A. Family Law Attorney's Real Property Liens

Section 2033 states the notice requirements and procedure for obtaining a FLARPL on a party's community property interest in real property, and for objecting to the lien prior before it is recorded. (§ 2033, subds. (b), (c).) The family law attorney for the encumbering party must serve notice of the FLARPL on the other party's attorney of record at least 15 days before recording the encumbrance. The notice must include a declaration containing a full description of the real property, the encumbering party's belief as to the fair market value of the property along with "documentation supporting that belief," the amount of the attorneys' fees, and other information. (§ 2033, subd. (b); In re Marriage of Ramirez, supra, 198 Cal.App.4th at p. 343.) The attorney must also comply with Rule 3-300 of the Rules of Professional Conduct of the State Bar. (§ 2033, subd. (e).) Section 2033 provides for an ex parte procedure for the nonencumbering spouse to object to the lien prior to its recording. (§ 2033, subd. (c).) The ex parte objection must "include a request to stay the recordation" of the FLARPL and a copy of the notice of FLARPL the objecting party received.

Section 2033 provides in part:
"(a) Either party may encumber his or her interest in community real property to pay reasonable attorney's fees in order to retain or maintain legal counsel in a proceeding for dissolution of marriage . . . .
"(b) Notice of a family law attorney's real property lien shall be served either personally or on the other party's attorney of record at least 15 days before the encumbrance is recorded. This notice shall contain a declaration signed under penalty of perjury containing all of the following:
"(1) A full description of the real property.
"(2) The party's belief as to the fair market value of the property and documentation supporting that belief.
"(3) Encumbrances on the property as of the date of the declaration.
"(4) A list of community assets and liabilities and their estimated values as of the date of the declaration.
"(5) The amount of the family law attorney's real property lien.
"(c) The nonencumbering party may file an ex parte objection to the family law attorney's real property lien. The objection shall include a request to stay the recordation until further notice of the court and shall contain a copy of the notice received. The objection shall also include a declaration signed under penalty of perjury as to all of the following:
"(1) Specific objections to the family law attorney's real property lien and to the specific items in the notice
"(2) The objector's belief as to the appropriate items or value and any documentation supporting that belief.

• YOUR OBJECTIVE:
Summarize the passage on family law attorney's real property liens in two sentences.

• RECORDS SUPPLIED:
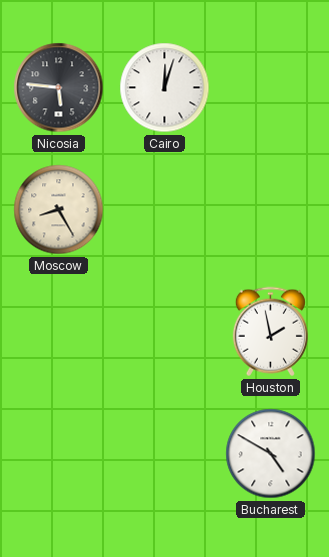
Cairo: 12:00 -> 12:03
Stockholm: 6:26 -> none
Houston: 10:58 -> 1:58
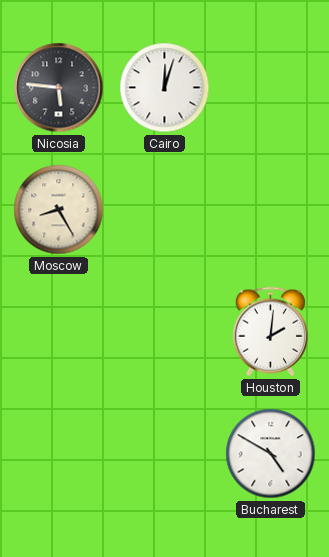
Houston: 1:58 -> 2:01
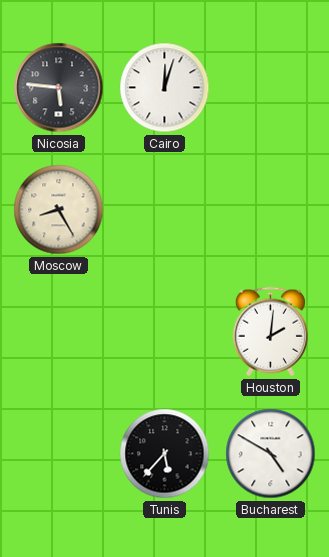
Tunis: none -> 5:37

• THE REPLY:
Under Section 2033, either party may encumber his or her interest in community real property to pay reasonable attorney's fees in a dissolution proceeding, but notice of the lien must be served at least 15 days before recording, with a declaration under penalty of perjury giving a full description of the property, the party's belief as to its fair market value with supporting documentation, existing encumbrances, community assets and liabilities, and the lien amount. The nonencumbering party may file an ex parte objection, which must request a stay of recordation, include a copy of the notice received, and contain a declaration stating specific objections and the objector's belief as to the appropriate items or value.